View Source eharbor (eharbor v1.0.0)

eharbor is an Erlang library that allows for running a function in a controlled manner, with the ability to deduplicate function calls with the same arguments. It features configurable deduplication, ordered function calls, and buffering to prevent system overload. This library is useful for running expensive tasks, where deduplication of the same inputs can lead to significant performance gains.

The config type is a map with the following keys:

name (default: default) The name of the harbor instance. This name is used to derive a coordinator name and a pobox name.

backlog (default: 1000) How big should our pobox buffer be? This is effectively going to determine how much memory the pobox will be allowed to consume. The underlying pobox acts as our load shedding for overload scenarios. Don't set this parameter to an arbitrary value instead try to calculate how much memory will use when the pobox will be full to make sure that the system will survive.

piers (default: 100) How many unique parameters to process at once. This effectively limits concurrency on the backend. It can be used as a bulkhead by providing a limit that is smaller than connection pool size for a database like Postgres for example.

breakwater_limit (default: 2000) Maximum number of processes waiting on a result being processed by the backend.
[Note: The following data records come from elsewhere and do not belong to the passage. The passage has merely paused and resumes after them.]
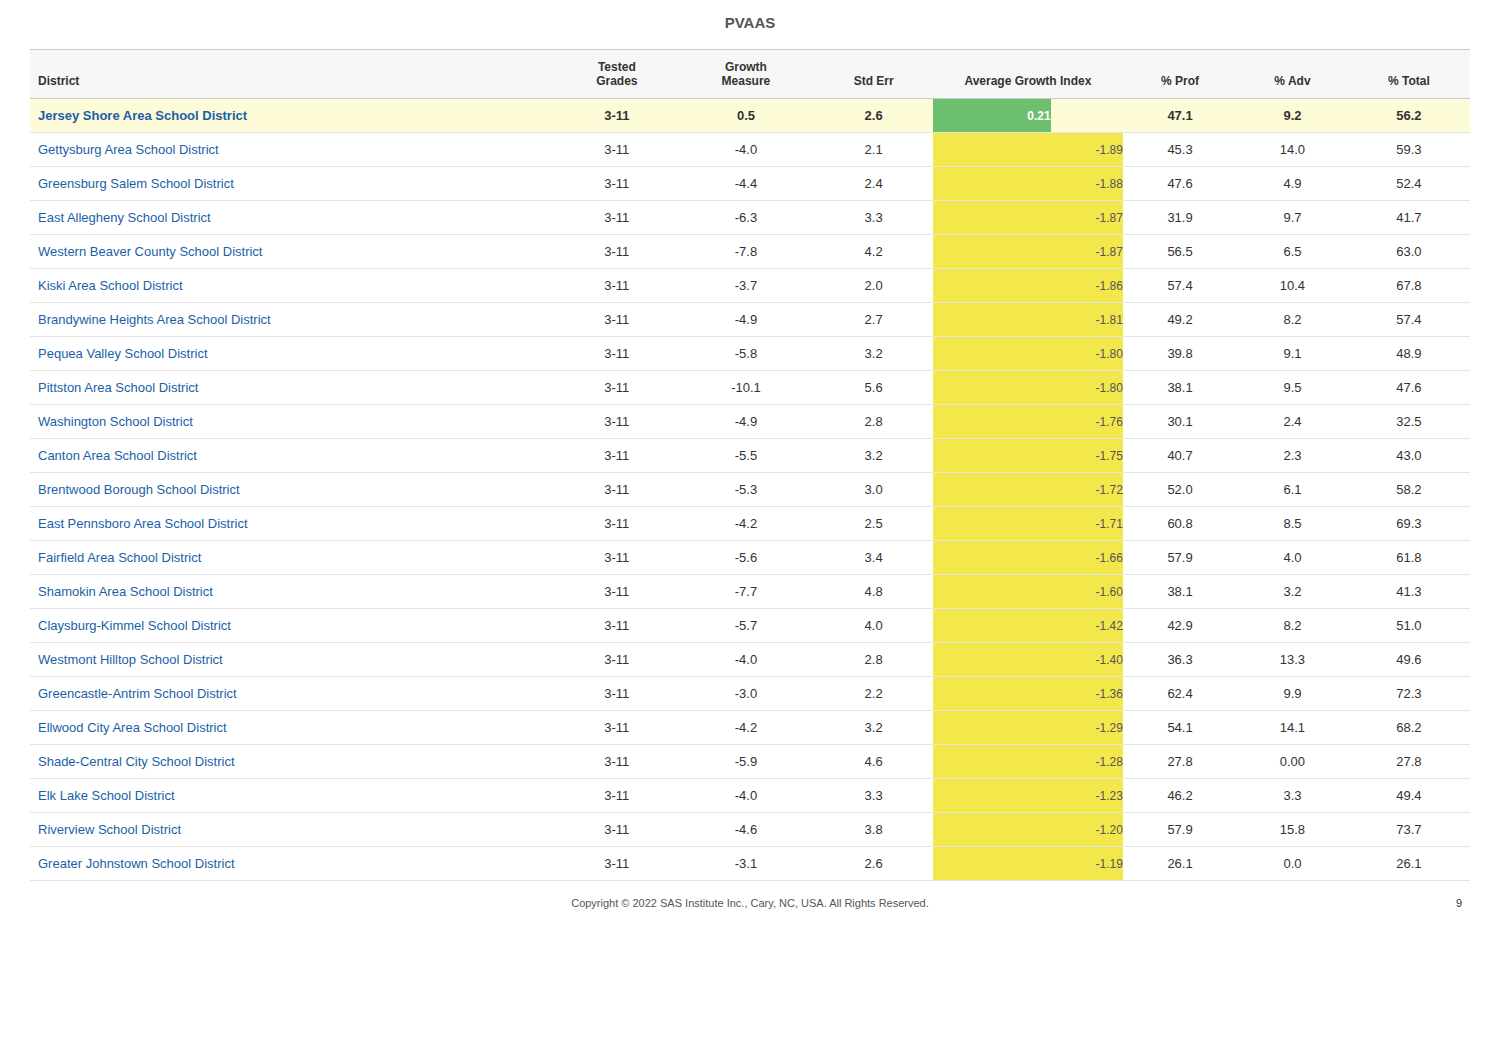PVAAS
| District | Tested Grades | Growth Measure | Std Err | Average Growth Index | % Prof | % Adv | % Total |
| --- | --- | --- | --- | --- | --- | --- | --- |
| Jersey Shore Area School District | 3-11 | 0.5 | 2.6 | 0.21 | 47.1 | 9.2 | 56.2 |
| Gettysburg Area School District | 3-11 | -4.0 | 2.1 | -1.89 | 45.3 | 14.0 | 59.3 |
| Greensburg Salem School District | 3-11 | -4.4 | 2.4 | -1.88 | 47.6 | 4.9 | 52.4 |
| East Allegheny School District | 3-11 | -6.3 | 3.3 | -1.87 | 31.9 | 9.7 | 41.7 |
| Western Beaver County School District | 3-11 | -7.8 | 4.2 | -1.87 | 56.5 | 6.5 | 63.0 |
| Kiski Area School District | 3-11 | -3.7 | 2.0 | -1.86 | 57.4 | 10.4 | 67.8 |
| Brandywine Heights Area School District | 3-11 | -4.9 | 2.7 | -1.81 | 49.2 | 8.2 | 57.4 |
| Pequea Valley School District | 3-11 | -5.8 | 3.2 | -1.80 | 39.8 | 9.1 | 48.9 |
| Pittston Area School District | 3-11 | -10.1 | 5.6 | -1.80 | 38.1 | 9.5 | 47.6 |
| Washington School District | 3-11 | -4.9 | 2.8 | -1.76 | 30.1 | 2.4 | 32.5 |
| Canton Area School District | 3-11 | -5.5 | 3.2 | -1.75 | 40.7 | 2.3 | 43.0 |
| Brentwood Borough School District | 3-11 | -5.3 | 3.0 | -1.72 | 52.0 | 6.1 | 58.2 |
| East Pennsboro Area School District | 3-11 | -4.2 | 2.5 | -1.71 | 60.8 | 8.5 | 69.3 |
| Fairfield Area School District | 3-11 | -5.6 | 3.4 | -1.66 | 57.9 | 4.0 | 61.8 |
| Shamokin Area School District | 3-11 | -7.7 | 4.8 | -1.60 | 38.1 | 3.2 | 41.3 |
| Claysburg-Kimmel School District | 3-11 | -5.7 | 4.0 | -1.42 | 42.9 | 8.2 | 51.0 |
| Westmont Hilltop School District | 3-11 | -4.0 | 2.8 | -1.40 | 36.3 | 13.3 | 49.6 |
| Greencastle-Antrim School District | 3-11 | -3.0 | 2.2 | -1.36 | 62.4 | 9.9 | 72.3 |
| Ellwood City Area School District | 3-11 | -4.2 | 3.2 | -1.29 | 54.1 | 14.1 | 68.2 |
| Shade-Central City School District | 3-11 | -5.9 | 4.6 | -1.28 | 27.8 | 0.00 | 27.8 |
| Elk Lake School District | 3-11 | -4.0 | 3.3 | -1.23 | 46.2 | 3.3 | 49.4 |
| Riverview School District | 3-11 | -4.6 | 3.8 | -1.20 | 57.9 | 15.8 | 73.7 |
| Greater Johnstown School District | 3-11 | -3.1 | 2.6 | -1.19 | 26.1 | 0.0 | 26.1 |
Copyright © 2022 SAS Institute Inc., Cary, NC, USA. All Rights Reserved. 9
This does not include the backlog processes. Keep in mind this value should not be to large otherwise memory spikes could occur during fanout of the results from conductor to follower.

dedup (default: true) Is this instance being used as a simple bulkhead or are we tring to accelerate the requests by deduplicating them.

ordered (default: true) For a sequential process P where no other sequential process writes. If the process reads and then writes when this parameter is set to false the write may appear to have occured before the read. This results in lower latency and lower overhead at the cost of ordering. The parameter is set to true by default since it that behavior is more intuitive. But if maximum performance is desired set it to false.

group_by_key_fun (default: fun(Key) -> Key end) Sometimes some parameters need to be passed into harbor but shouldn't be considered for pier assignment or deduplication. This allows you to ignore some parameters while still passing them into your function.

error_type (default: value) How to handle scenarios where the pobox is full what type of error to return (should be one of these throw | error | raise | exit | value).

error_value (default: {error, full}) The value of the throw error, exit etc. In this case we return a value because the default is value.

buffer_insert_timeout (default: 5000) How long to wait for insertion into the pobox buffer normally changing this should not be required.

follower_wait_for_conductor_timeout (default: infinity) How long the follower should wait after the conductor. Normally you shouldn't have to modify this value since crashes are detected and will not cause followers to wait until timeout.

conductor_wait_for_coordinator_followers_timeout (default: infinity) Don't touch unless you know exactly what you are doing. assign_role_timeout (default: infinity) Don't touch unless you know exactly what you are doing.

Link to this section Summary

Functions

Return the configuration defaults for harbor.

From the harbor name return the derived coordinator name.

Merge an incomplete configuration with the defaults to produce a proper config.

From the harbor name return the derived pobox name.

Run a function using an MFA with the config using a harbor instance.
Run a function using a function reference and arguments with the config using a harbor instance.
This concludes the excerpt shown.